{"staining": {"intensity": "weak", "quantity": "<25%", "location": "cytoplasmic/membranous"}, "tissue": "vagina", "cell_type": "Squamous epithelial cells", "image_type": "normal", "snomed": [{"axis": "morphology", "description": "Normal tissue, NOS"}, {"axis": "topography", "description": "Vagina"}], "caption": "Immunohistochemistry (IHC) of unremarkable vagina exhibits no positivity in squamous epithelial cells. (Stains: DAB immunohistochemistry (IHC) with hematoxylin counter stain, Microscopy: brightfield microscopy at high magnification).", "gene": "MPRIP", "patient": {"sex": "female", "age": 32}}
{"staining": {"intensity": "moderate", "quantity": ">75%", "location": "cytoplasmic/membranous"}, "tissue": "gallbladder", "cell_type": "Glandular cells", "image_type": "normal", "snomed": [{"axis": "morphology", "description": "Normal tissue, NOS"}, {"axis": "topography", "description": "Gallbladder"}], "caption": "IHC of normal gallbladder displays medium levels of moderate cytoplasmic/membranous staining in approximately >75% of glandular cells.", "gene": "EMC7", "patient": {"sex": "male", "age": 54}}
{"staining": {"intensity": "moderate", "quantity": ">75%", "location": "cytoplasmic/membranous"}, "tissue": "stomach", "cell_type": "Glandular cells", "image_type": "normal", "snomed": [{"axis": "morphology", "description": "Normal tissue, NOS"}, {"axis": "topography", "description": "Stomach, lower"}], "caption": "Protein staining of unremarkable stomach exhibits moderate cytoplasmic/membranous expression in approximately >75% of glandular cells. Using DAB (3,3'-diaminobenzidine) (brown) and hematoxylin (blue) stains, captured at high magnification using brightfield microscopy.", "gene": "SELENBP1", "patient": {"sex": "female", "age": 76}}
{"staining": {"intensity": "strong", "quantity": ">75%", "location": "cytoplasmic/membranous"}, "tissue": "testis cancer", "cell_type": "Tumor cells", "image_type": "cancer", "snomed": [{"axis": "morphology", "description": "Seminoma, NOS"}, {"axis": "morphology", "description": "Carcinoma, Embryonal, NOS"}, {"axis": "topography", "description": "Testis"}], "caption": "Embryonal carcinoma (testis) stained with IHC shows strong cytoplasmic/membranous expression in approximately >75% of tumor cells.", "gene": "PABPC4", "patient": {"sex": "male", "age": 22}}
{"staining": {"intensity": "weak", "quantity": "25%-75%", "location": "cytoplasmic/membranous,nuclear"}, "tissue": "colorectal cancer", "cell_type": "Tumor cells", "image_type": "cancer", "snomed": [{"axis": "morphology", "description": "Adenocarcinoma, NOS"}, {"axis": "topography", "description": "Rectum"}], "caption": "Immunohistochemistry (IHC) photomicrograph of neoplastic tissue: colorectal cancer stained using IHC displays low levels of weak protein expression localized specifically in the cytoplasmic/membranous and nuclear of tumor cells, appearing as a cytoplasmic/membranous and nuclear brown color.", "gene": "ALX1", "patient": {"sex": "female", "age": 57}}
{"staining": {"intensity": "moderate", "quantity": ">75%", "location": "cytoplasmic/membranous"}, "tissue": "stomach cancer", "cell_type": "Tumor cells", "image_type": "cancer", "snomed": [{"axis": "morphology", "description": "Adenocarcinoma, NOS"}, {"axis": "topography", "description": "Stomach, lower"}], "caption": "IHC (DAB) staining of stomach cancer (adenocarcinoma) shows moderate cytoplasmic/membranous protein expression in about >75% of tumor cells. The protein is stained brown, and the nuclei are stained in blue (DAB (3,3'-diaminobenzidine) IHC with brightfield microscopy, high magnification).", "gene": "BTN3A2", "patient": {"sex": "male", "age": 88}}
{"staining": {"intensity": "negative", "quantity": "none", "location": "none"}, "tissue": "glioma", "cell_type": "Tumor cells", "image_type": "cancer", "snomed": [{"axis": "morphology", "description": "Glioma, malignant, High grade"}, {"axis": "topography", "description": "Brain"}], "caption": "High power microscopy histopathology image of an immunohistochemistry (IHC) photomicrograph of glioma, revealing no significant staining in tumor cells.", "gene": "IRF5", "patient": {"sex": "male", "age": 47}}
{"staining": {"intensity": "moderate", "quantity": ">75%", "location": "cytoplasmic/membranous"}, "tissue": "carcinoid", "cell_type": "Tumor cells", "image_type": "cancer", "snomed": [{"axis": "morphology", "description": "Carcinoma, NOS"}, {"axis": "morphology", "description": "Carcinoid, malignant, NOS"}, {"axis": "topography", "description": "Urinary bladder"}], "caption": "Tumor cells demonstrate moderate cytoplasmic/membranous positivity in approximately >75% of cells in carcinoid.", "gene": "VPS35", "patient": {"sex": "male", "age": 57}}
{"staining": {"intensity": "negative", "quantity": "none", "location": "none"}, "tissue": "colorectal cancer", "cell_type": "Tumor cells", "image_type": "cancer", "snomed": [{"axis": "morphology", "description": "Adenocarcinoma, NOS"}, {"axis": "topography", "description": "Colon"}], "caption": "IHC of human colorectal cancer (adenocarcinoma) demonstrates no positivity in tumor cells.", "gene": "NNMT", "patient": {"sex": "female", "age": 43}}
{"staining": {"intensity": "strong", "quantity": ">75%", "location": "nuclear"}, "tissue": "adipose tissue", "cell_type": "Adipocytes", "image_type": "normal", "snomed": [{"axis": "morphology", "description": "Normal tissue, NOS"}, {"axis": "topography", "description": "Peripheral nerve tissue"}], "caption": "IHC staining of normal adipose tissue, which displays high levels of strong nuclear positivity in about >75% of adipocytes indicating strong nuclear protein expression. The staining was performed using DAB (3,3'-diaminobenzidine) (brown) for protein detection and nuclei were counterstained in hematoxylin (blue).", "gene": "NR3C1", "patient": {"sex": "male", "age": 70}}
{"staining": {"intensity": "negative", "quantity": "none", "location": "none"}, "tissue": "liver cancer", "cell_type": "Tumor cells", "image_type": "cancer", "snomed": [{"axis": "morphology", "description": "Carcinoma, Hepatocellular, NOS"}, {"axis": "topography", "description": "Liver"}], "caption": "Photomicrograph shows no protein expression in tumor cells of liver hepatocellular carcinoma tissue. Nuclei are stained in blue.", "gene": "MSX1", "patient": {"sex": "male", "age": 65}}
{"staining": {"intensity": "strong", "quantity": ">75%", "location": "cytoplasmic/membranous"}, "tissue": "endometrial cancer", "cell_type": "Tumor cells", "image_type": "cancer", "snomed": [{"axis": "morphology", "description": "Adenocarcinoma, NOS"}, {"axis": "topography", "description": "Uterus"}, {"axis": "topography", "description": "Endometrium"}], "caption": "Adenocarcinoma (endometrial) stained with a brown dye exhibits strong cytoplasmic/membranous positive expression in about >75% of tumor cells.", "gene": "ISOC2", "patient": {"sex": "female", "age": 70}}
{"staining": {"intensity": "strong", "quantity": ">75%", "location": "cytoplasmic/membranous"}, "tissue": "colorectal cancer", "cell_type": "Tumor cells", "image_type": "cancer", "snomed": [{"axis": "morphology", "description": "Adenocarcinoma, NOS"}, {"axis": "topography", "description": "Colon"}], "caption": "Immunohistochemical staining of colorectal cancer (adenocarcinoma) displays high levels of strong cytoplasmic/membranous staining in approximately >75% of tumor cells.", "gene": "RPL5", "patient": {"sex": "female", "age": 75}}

☆ ☆ ☆ ☆

### Exercise objective
Extract from the data every line where "weak" shows up.

### Exercise result
{"staining": {"intensity": "weak", "quantity": "<25%", "location": "cytoplasmic/membranous"}, "tissue": "vagina", "cell_type": "Squamous epithelial cells", "image_type": "normal", "snomed": [{"axis": "morphology", "description": "Normal tissue, NOS"}, {"axis": "topography", "description": "Vagina"}], "caption": "Immunohistochemistry (IHC) of unremarkable vagina exhibits no positivity in squamous epithelial cells. (Stains: DAB immunohistochemistry (IHC) with hematoxylin counter stain, Microscopy: brightfield microscopy at high magnification).", "gene": "MPRIP", "patient": {"sex": "female", "age": 32}}
{"staining": {"intensity": "weak", "quantity": "25%-75%", "location": "cytoplasmic/membranous,nuclear"}, "tissue": "colorectal cancer", "cell_type": "Tumor cells", "image_type": "cancer", "snomed": [{"axis": "morphology", "description": "Adenocarcinoma, NOS"}, {"axis": "topography", "description": "Rectum"}], "caption": "Immunohistochemistry (IHC) photomicrograph of neoplastic tissue: colorectal cancer stained using IHC displays low levels of weak protein expression localized specifically in the cytoplasmic/membranous and nuclear of tumor cells, appearing as a cytoplasmic/membranous and nuclear brown color.", "gene": "ALX1", "patient": {"sex": "female", "age": 57}}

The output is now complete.